Football ground in Australia

Deakin Stadium is an association football ground located in the south-central Canberra suburb of Deakin, ACT. It is the home ground of Canberra Croatia FC in the NPL ACT.

==Primary Use==

Canberra FC are the primary tenants of Deakin Stadium. Canberra FC play home matches in the National Premier Leagues Capital Football at the stadium as well Capital Football Federation Cup matches.

==Events history==
===2018 Canberra FC FFA Cup===
On 25 July 2018, Canberra FC qualified in the Round of 32 of the FFA Cup for the first time and was beaten by Broadmeadow Magic 4–1 at Deakin Stadium.

===2016 Canberra Olympic FFA Cup run===
During 2016 the stadium was used by local ACT NPL club Canberra Olympic for their FFA Cup run. Olympic played their round of 32, round of 16 and quarter-final matches at the stadium before moving to Viking Park in Tuggeranong for their semi-final match against A-league side Sydney FC. The quarter final match was played on 27 September 2016 against Victorian NPL side Green Gully SC. The match attracted a crowd of 2,039 as Olympic pulled off a historic victory with a penalty conversion in the 95th minute of the match giving the home side a 1–0 victory.

===2015 Asian Cup===

Deakin Stadium was selected as one of three venues to be used as a training venue as part of the 2015 Asian Cup in the ACT along with host venue Canberra Stadium and the second training venue McKellar Park. The stadium received an upgrade to its lighting as part of the $650,000 ACT facility upgrade fund for the tournament. South Korea was the primary team that used Deakin Stadium for closed training sessions during the tournament while they were base in Canberra.

--- Apply what you read ---
(A) Return the part of the Deakin Stadium text that starts with "Deakin Stadium was" and goes on through "base in Canberra.", copied word for word.
(B) Continue the Deakin Stadium text from the point where it ends.

--- Material shown ---
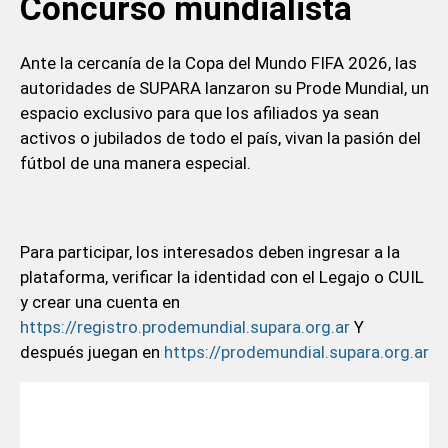
Concurso mundialista
Ante la cercanía de la Copa del Mundo FIFA 2026, las
autoridades de SUPARA lanzaron su Prode Mundial, un
espacio exclusivo para que los afiliados ya sean
activos o jubilados de todo el país, vivan la pasión del
fútbol de una manera especial.
Para participar, los interesados deben ingresar a la
plataforma, verificar la identidad con el Legajo o CUIL
y crear una cuenta en
https://registro.prodemundial.supara.org.ar
Y
después juegan en
https://prodemundial.supara.org.ar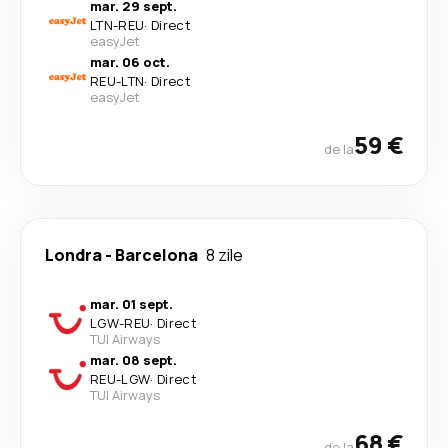
mar. 29 sept.
LTN
-
REU
·
Direct
easyJet
mar. 06 oct.
REU
-
LTN
·
Direct
easyJet
59 €
de la
Londra
-
Barcelona
8 zile
mar. 01 sept.
LGW
-
REU
·
Direct
TUI Airways
mar. 08 sept.
REU
-
LGW
·
Direct
TUI Airways
68 €
de la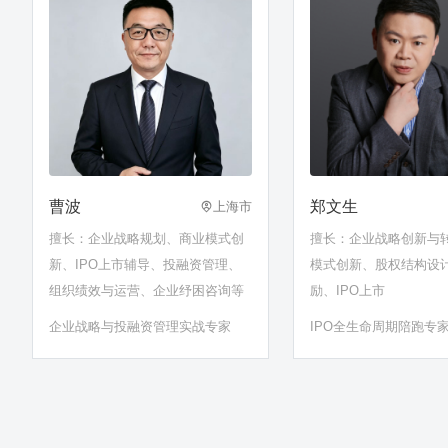
曹波
郑文生
上海市
擅长：企业战略规划、商业模式创
擅长：企业战略创新与
新、IPO上市辅导、投融资管理、
模式创新、股权结构设
组织绩效与运营、企业纾困咨询等
励、IPO上市
企业战略与投融资管理实战专家
IPO全生命周期陪跑专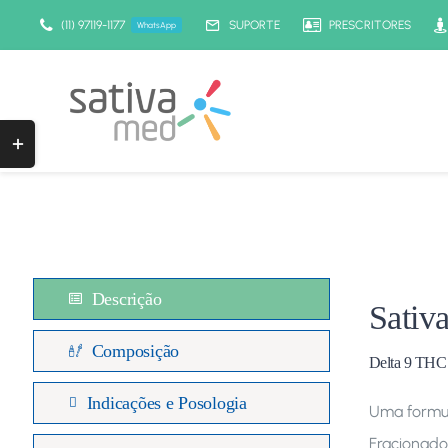
Ir
(11) 97119-1177
SUPORTE
PRESCRITORES
WhatsApp
para
o
conteúdo
Toggle
Sliding
Bar
Area
Descrição
Sativ
Composição
Delta 9 THC
Indicações e Posologia
Uma formul
Fracionado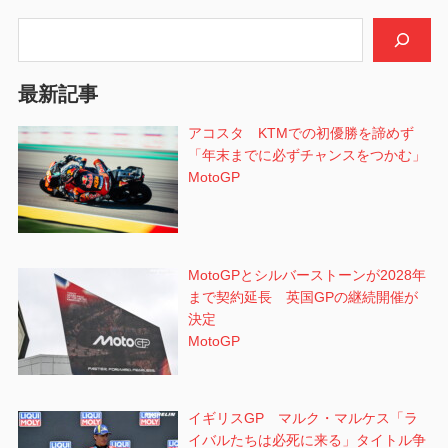
シ
検索
ョ
最新記事
ン
アコスタ KTMでの初優勝を諦めず
「年末までに必ずチャンスをつかむ」
MotoGP
MotoGPとシルバーストーンが2028年
まで契約延長 英国GPの継続開催が
決定
MotoGP
イギリスGP マルク・マルケス「ラ
イバルたちは必死に来る」タイトル争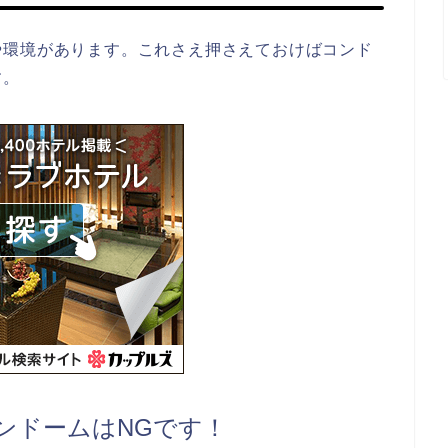
や環境があります。これさえ押さえておけばコンド
す。
ンドームはNGです！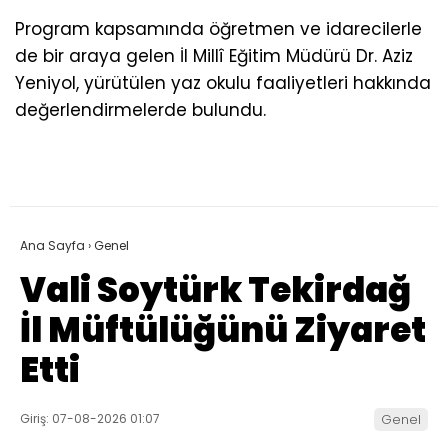
Program kapsamında öğretmen ve idarecilerle
de bir araya gelen İl Millî Eğitim Müdürü Dr. Aziz
Yeniyol, yürütülen yaz okulu faaliyetleri hakkında
değerlendirmelerde bulundu.
Ana Sayfa
›
Genel
Vali Soytürk Tekirdağ
İl Müftülüğünü Ziyaret
Etti
Giriş: 07-08-2026 01:07
Genel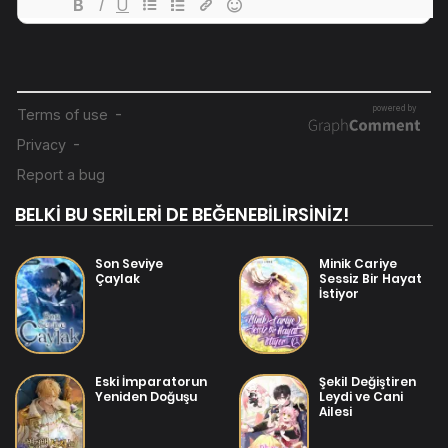
BELKİ BU SERİLERİ DE BEĞENEBİLİRSİNİZ!
Son Seviye
Minik Cariye
Çaylak
Sessiz Bir Hayat
İstiyor
Eski İmparatorun
Şekil Değiştiren
Yeniden Doğuşu
Leydi ve Cani
Ailesi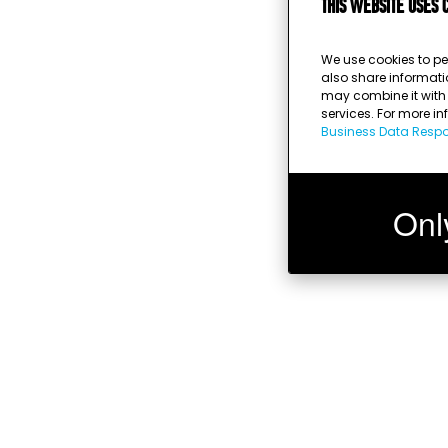
This website uses 
We use cookies to pe
also share informati
may combine it with o
services. For more i
Business Data Respon
Onl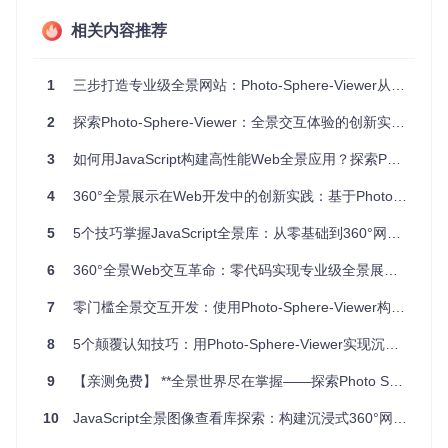
相关内容推荐
分层解决方案：从入门到精通
1
三步打造专业级全景网站：Photo-Sphere-Viewer从入门到精通
基础版：30分钟快速实现全景展示
2
探索Photo-Sphere-Viewer：全景交互体验的创新实现指南
适用场景
：个人博客、简单产品展示、活动宣传页
3
如何用JavaScript构建高性能Web全景应用？探索Photo-Sphere-Viewer的技术潜能
当你需要为网站添加基础全景功能时，Photo-Sphere-Viewer
提供了极简的实现方式。就像搭建简易帐篷一样，只需准备
4
360°全景展示在Web开发中的创新实践：基于Photo-Sphere-Viewer的技术探索
好"帐篷杆"(容器元素)和"篷布"(全景图片)，就能快速完成基础
结构。
5
5个技巧掌握JavaScript全景库：从零基础到360°网页全景展示专家
<!-- 问题：如何在现有网站中快速嵌入全景功能？ -->
6
360°全景Web交互革命：零代码实现专业级全景展示解决方案
<!-- 方案：基础全景实现代码 -->
<
div
id
=
"viewer"
style
=
"width:100%; height:600px;"
>
</
div
>
7
零门槛全景交互开发：使用Photo-Sphere-Viewer构建沉浸式360°体验
<
script
src
=
"https://cdn.jsdelivr.net/npm/@photo-sphere-v
8
5个颠覆认知技巧：用Photo-Sphere-Viewer实现沉浸式全景体验
<
link
rel
=
"stylesheet"
href
=
"https://cdn.jsdelivr.net/npm
9
【亲测免费】 **全景世界尽在掌握——探索Photo Sphere Viewer的魅力**
<
script
>
// 解析：创建全景查看器实例，就像给相框装上照片
10
JavaScript全景图像查看库探索：构建沉浸式360°网页体验
const
 viewer = 
new
PhotoSphereViewer
.
Viewer
({

container
: 
document
.
getElementById
(
'viewer'
),
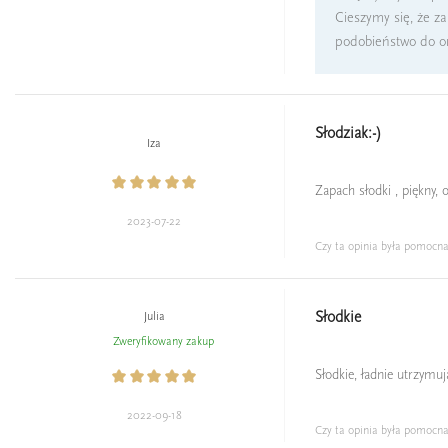
Cieszymy się, że za
podobieństwo do or
Słodziak:-)
Iza
Zapach słodki , piękny, o
2023-07-22
Czy ta opinia była pomocn
Słodkie
Julia
Zweryfikowany zakup
Słodkie, ładnie utrzymuj
2022-09-18
Czy ta opinia była pomocn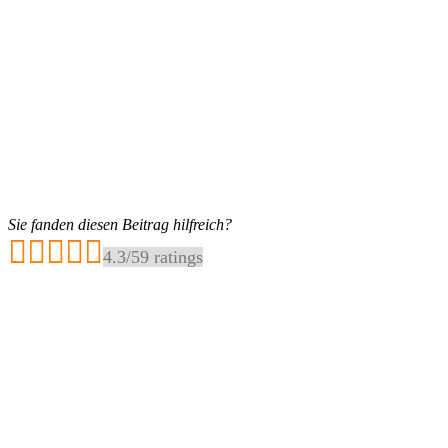
Sie fanden diesen Beitrag hilfreich?
4.3
/
5
9
ratings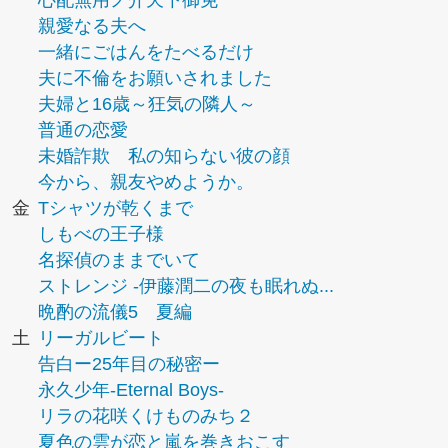
心配無用ノ介天下御免
親愛なる夫へ
一緒にごはんをたべるだけ
夫に不倫をお願いされました
夫婦と16歳～狂気の隣人～
普通の恋愛
未婚詐欺 私の知らない彼の顔
今から、親友やめようか。
金
Tシャツが乾くまで
しもべの王子様
名探偵のままでいて
ストレンジ -伊藤潤二の夜も眠れぬ...
晩酌の流儀5 夏編
土
リーガルビート
告白ー25年目の秘密ー
永久少年-Eternal Boys-
リラの花咲くけものみち２
夏色の雲が恋と嵐を巻きおこす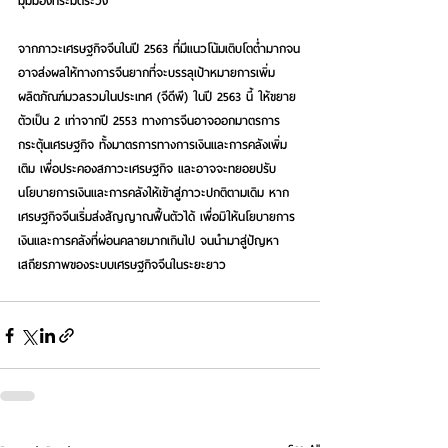
มุมมองที่ระมัดระวัง
จากภาวะเศรษฐกิจจีนในปี 2563 ที่มีแนวโน้มเติบโตต่ำมากจน
อาจส่งผลให้ทางการจีนยากที่จะบรรลุเป้าหมายการเพิ่ม
ผลิตภัณฑ์มวลรวมในประเทศ (จีดีพี) ในปี 2563 นี้ ให้ขยาย
ตัวเป็น 2 เท่าจากปี 2553 ทางการจีนอาจออกมาตรการ
กระตุ้นเศรษฐกิจ ทั้งมาตรการทางการเงินและการคลังเพิ่ม
เติม เพื่อประคองสภาวะเศรษฐกิจ และอาจจะทยอยปรับ
นโยบายการเงินและการคลังให้เข้าสู่ภาวะปกติตามเดิม หาก
เศรษฐกิจจีนเริ่มส่งสัญญาณฟื้นตัวได้ เพื่อมิให้นโยบายการ
เงินและการคลังที่ผ่อนคลายมากเกินไป จนนำมาสู่ปัญหา
เสถียรภาพของระบบเศรษฐกิจจีนในระยะยาว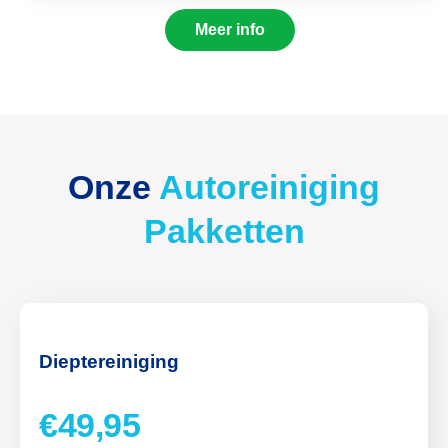
Meer info
Onze
Autoreiniging
Pakketten
Dieptereiniging
€49,95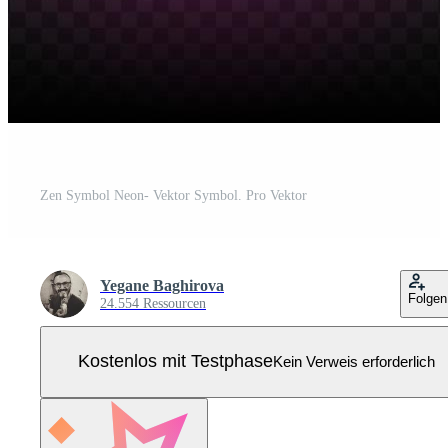
Zen Symbol Neon- Vektor Symbol. Pro Vektor
Yegane Baghirova
Folgen
24.554 Ressourcen
Kostenlos mit Testphase
Kein Verweis erforderlich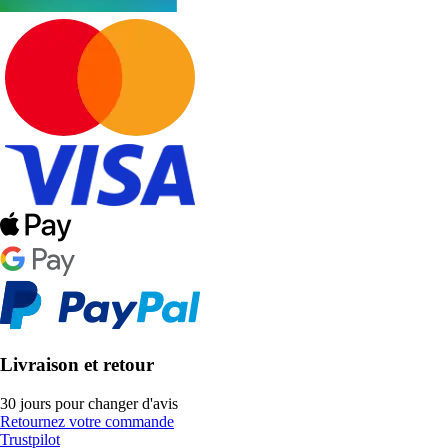
Livraison et retour
30 jours pour changer d'avis
Retournez votre commande
Trustpilot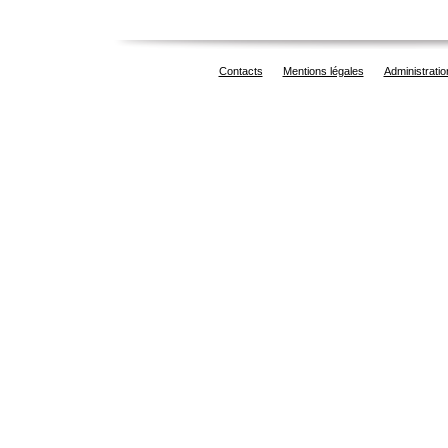
Contacts
Mentions légales
Administratio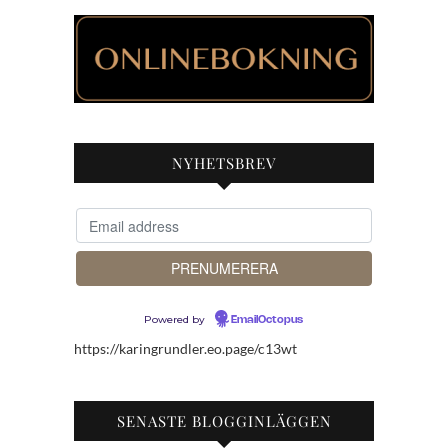
NYHETSBREV
Powered by
EmailOctopus
https://karingrundler.eo.page/c13wt
SENASTE BLOGGINLÄGGEN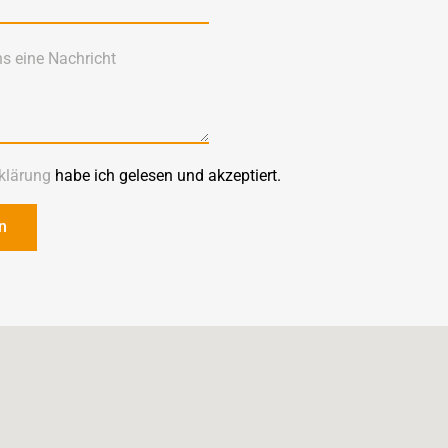
klärung
habe ich gelesen und akzeptiert.
n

--- Answers to the tasks ---
(A)
Deakin Stadium was selected as one of three venues to be used as a training venue as part of the 2015 Asian Cup in the ACT along with host venue Canberra Stadium and the second training venue McKellar Park. The stadium received an upgrade to its lighting as part of the $650,000 ACT facility upgrade fund for the tournament. South Korea was the primary team that used Deakin Stadium for closed training sessions during the tournament while they were base in Canberra.

(B)
===Canberra United FC===

Deakin Stadium is used as an alternative venue for Canberra's W-League team. Canberra United. United normally play at McKellar Park in Canberra's north but every now and then they will play a game in Deakin. On 4 December 2010, A match between Canberra United and Adelaide United was abandoned at Deakin Stadium after sixty-eight minutes due to the referee declaring the pitch unplayable following a torrential rain burst. Canberra at the time was 4–0 up in front of 576 souls brave enough to brace the wet conditions. In 2012 Canberra United played two matches at Deakin Stadium on the 5th and 8 December against Perth Glory and Newcastle Jets respectively.

===A-League pre-season friendlies===

Deakin Stadium has a long standing of hosting pre-season matches between Canberra FC and A-League opposition. The below table details these matches:

| Year | Home team | Away team | Reference |
|---|---|---|---|
| 2008 | ACT Rockets (PL Select XI) | Central Coast Mariners |  |
| 2010 | Canberra FC | Central Coast Mariners |  |
| 2011 | Canberra FC | Central Coast Mariners |  |
| 2014 | Canberra FC | Sydney FC |  |
| 2014 | Canberra FC | Western Sydney Wanderers |  |
| 2015 | Canberra FC | Western Sydney Wanderers |  |
| 2016 | Canberra FC | Western Sydney Wanderers |  |
| 2017 | Canberra Olympic | Newcastle United Jets |  |

==Records==

Record attendance: 2,782 (Canberra FC vs Canberra Olympic, 11 September 2016, NPL ACT Grand Final).